Craving a cheeky McDonald’s? Well, you might not be after you see this.

US woman Savannah Whitehead has posted a video of her mum showing off a McDonald’s meal she’d kept since 2004.

In the TikTok clip, the woman opens the meal to show her kids what fries and a burger look like after 17 years in the bag.

The results are surprisingly disturbing – the fries look close to normal and the burger appears completely mould-free.

The woman tells her children that the meal was purchased in April of 2004.

In the video, one of her children remarks on how bad the meal smells.

“Anyone want a double cheeseburger?” the mum says before someone points out the lack of mould on the burger.

The meal 17 years later. Credit: TikTok/savswhitehead

The video has been liked over 167,000 times and has over 2000 comments.

But the clip is not the first time a McDonald’s meal has stood the test of time.

In 2020, TikTok user @aly.sherb posted a video of a burger that had been left in a bag since 1996.

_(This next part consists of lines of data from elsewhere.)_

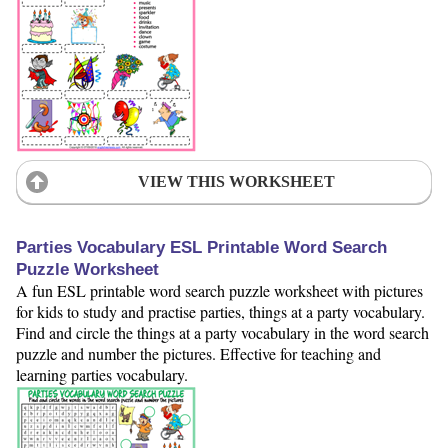
VIEW THIS WORKSHEET
Parties Vocabulary ESL Printable Word Search
Puzzle Worksheet
A fun ESL printable word search puzzle worksheet with pictures
for kids to study and practise parties, things at a party vocabulary.
Find and circle the things at a party vocabulary in the word search
puzzle and number the pictures. Effective for teaching and
learning parties vocabulary.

The burger and fries were both in excellent condition, despite living a very long life.

The burger in 2020.
The burger in 2020. Credit: @aly.sherb/TikTok

“So you wanna see my hamburger? It lives in a box,” the owner said to the camera before showing off what’s inside.

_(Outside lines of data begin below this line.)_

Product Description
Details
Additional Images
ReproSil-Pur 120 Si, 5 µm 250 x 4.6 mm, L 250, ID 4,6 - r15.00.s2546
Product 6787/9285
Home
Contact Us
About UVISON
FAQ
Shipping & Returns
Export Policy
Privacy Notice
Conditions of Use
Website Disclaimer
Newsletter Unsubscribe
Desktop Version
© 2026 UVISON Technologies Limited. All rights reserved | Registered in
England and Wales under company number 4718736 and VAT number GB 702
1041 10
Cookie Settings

“This is the sack that it came in and it was advertising a Nascar race in 1996.

“The french fries look like they maybe could have fallen under your seat a month or so ago – they’ve never rotted or decayed.

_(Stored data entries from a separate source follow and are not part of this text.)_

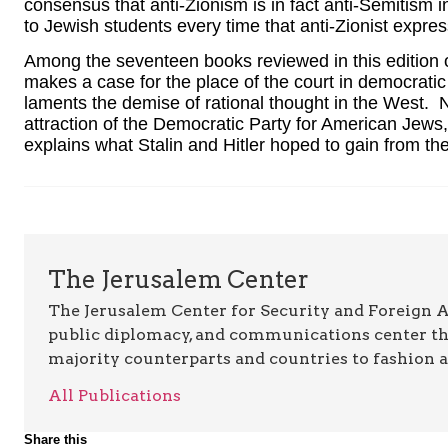
consensus that anti-Zionism is in fact anti-Semitism in
to Jewish students every time that anti-Zionist expre
Among the seventeen books reviewed in this edition 
makes a case for the place of the court in democratic 
laments the demise of rational thought in the West. 
attraction of the Democratic Party for American Jew
explains what Stalin and Hitler hoped to gain from th
The Jerusalem Center
The Jerusalem Center for Security and Foreign Aff
public diplomacy, and communications center t
majority counterparts and countries to fashion 
All Publications
Share this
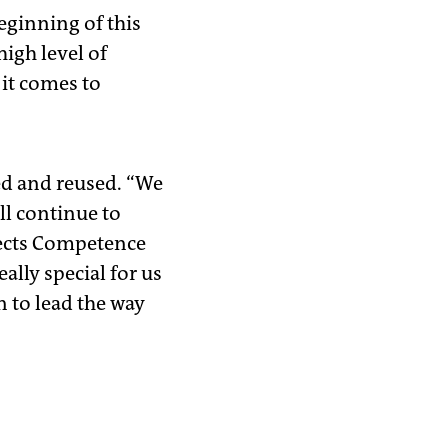
eginning of this
high level of
it comes to
ed and reused. “We
ll continue to
jects Competence
ally special for us
n to lead the way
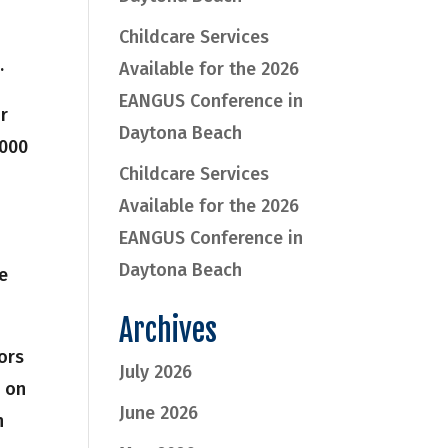
Childcare Services
.
Available for the 2026
EANGUS Conference in
ir
Daytona Beach
,000
Childcare Services
Available for the 2026
EANGUS Conference in
Daytona Beach
re
Archives
ors
July 2026
n on
June 2026
n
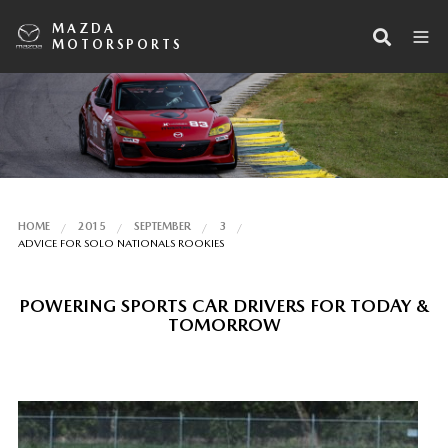
MAZDA
MOTORSPORTS
HOME
2015
SEPTEMBER
3
ADVICE FOR SOLO NATIONALS ROOKIES
POWERING SPORTS CAR DRIVERS FOR TODAY &
TOMORROW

“The hamburger itself – the bread has never moulded, the meat has never rotted.

“It’s never even broken, it’s completely intact.”

Ten years on, the burger and fries are still looking OK.
Ten years on, the burger and fries are still looking OK. Credit: Twitter

There is also a decade-old McDonald’s meal almost completely intact and on show in an Iceland hotel.

The meal was purchased back in 2009 when McDonald’s closed its stores in Iceland.

“The hamburger, which still shows no signs of decomposition is now exhibited at Snotra House,” the venue’s website explains.